Excerpts from Jim Conrad's
Naturalist Newsletter
from the December 17, 2017 Newsletter issued from Rancho Regenesis in the woods ±4kms west of Ek Balam Ruins; elevation ~40m (~130 ft), N20.876°, W88.170°; north-central Yucatán, MÉXICO
AYENIA ACULEATA
Below you can see a spiny bush stem that left my arm bleeding when I brushed by it:
That looks like a blackberry stem up north, and the leaves were vaguely like those of a blackberry's leaflets, as shown below:
And some stems of that several-stemmed, 9-ft-spreading (3m) bush bore soccer-ball-size flowering clusters somewhat like a blackberry bush's inflorescences. However, the 5mm-broad (1/5th inch) flowers were nothing like blackberry flowers, as you can see below:
It was a very unusual flower, and its parts were hard to interpret. Seeing this, instantly I knew that here I needed to "do the botany," and that it would be a challenge. Hot dog!
First of all, are those five green items making the flower star-like corolla lobes or a calyx's sepals? The rear view of the above flower answered the question, seen below:
There's nothing between the star-like green parts and the flower's stem, or pedicel, so the green items are forming a calyx. In the above flower picture, the stamens must be those matchstick-like items with an orange blush where the anthers must be. Below, a side view of the blossom shows the stamens with very kinky filaments:
And now a closer look at the flower head-on is seen below:
What are the waxy-looking, pale, round-pointed items at the stamens' bases? My first impression had been that they were modified, sterile stamens known as staminodia, but usually staminodia occur between stamens, and they could well be growing from the stamens' filaments. And I'm guessing that the short, whitish, crown-like feature at the stamen's bases are much reduced flower petals. Finally, I see no hint of an ovary, so this must be a unisexual male flower.

EXERCISE DATA:

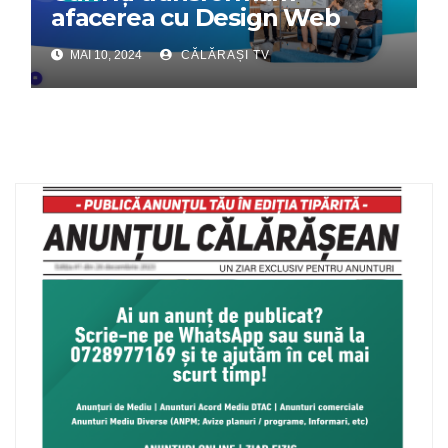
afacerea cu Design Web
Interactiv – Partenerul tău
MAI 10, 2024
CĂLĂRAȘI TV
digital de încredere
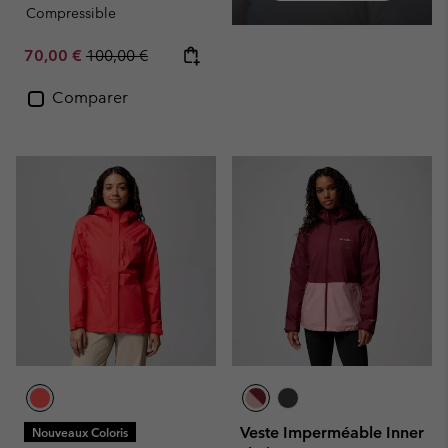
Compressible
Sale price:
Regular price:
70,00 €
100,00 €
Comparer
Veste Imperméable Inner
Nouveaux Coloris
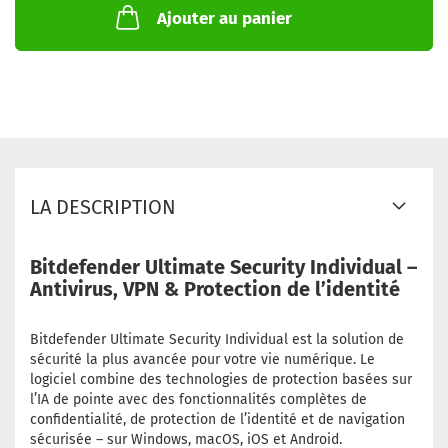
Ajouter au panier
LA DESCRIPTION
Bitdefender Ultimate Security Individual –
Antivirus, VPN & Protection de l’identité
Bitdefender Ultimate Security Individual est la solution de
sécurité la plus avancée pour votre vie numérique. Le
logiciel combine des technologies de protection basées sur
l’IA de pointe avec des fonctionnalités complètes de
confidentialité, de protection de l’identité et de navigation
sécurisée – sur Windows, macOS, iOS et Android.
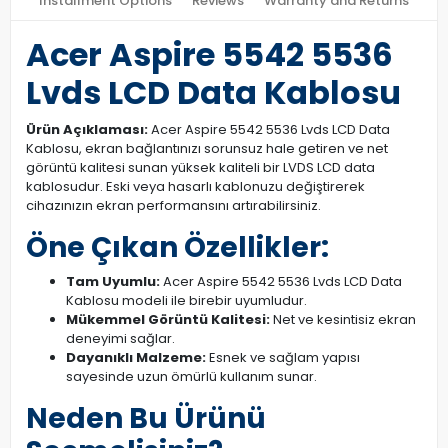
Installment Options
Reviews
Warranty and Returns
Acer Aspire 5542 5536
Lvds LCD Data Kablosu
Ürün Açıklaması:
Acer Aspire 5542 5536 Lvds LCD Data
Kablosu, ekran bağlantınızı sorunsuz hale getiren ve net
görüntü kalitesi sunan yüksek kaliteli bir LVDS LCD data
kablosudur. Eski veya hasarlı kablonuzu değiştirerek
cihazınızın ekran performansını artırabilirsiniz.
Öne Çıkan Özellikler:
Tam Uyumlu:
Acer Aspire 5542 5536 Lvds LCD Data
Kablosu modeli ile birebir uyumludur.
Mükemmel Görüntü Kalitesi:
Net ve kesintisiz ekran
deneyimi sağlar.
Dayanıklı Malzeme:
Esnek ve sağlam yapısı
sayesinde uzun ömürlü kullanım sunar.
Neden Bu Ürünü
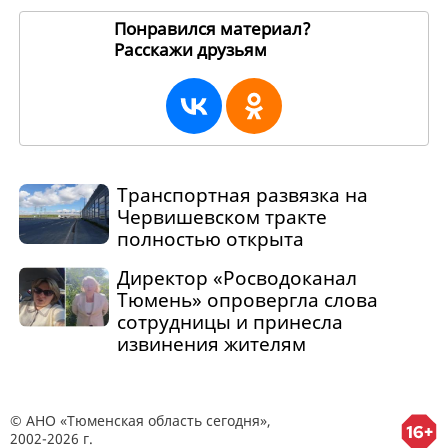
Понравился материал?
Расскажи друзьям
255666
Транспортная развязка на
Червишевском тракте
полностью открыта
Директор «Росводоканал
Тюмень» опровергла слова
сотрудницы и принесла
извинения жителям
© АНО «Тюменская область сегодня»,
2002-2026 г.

WHAT TO WORK ON:
A – From the newsletter excerpt on Ayenia aculeata, extract the stretch from "Excerpts from Jim" through "challenge. Hot dog!".
B – According to the newsletter excerpt on Ayenia aculeata, what do the five star-like green parts of the flower form?

SOLUTIONS FOR EACH TASK:
A –
Excerpts from Jim Conrad's
Naturalist Newsletter
from the December 17, 2017 Newsletter issued from Rancho Regenesis in the woods ±4kms west of Ek Balam Ruins; elevation ~40m (~130 ft), N20.876°, W88.170°; north-central Yucatán, MÉXICO
AYENIA ACULEATA
Below you can see a spiny bush stem that left my arm bleeding when I brushed by it:
That looks like a blackberry stem up north, and the leaves were vaguely like those of a blackberry's leaflets, as shown below:
And some stems of that several-stemmed, 9-ft-spreading (3m) bush bore soccer-ball-size flowering clusters somewhat like a blackberry bush's inflorescences. However, the 5mm-broad (1/5th inch) flowers were nothing like blackberry flowers, as you can see below:
It was a very unusual flower, and its parts were hard to interpret. Seeing this, instantly I knew that here I needed to "do the botany," and that it would be a challenge. Hot dog!

B – They form a calyx.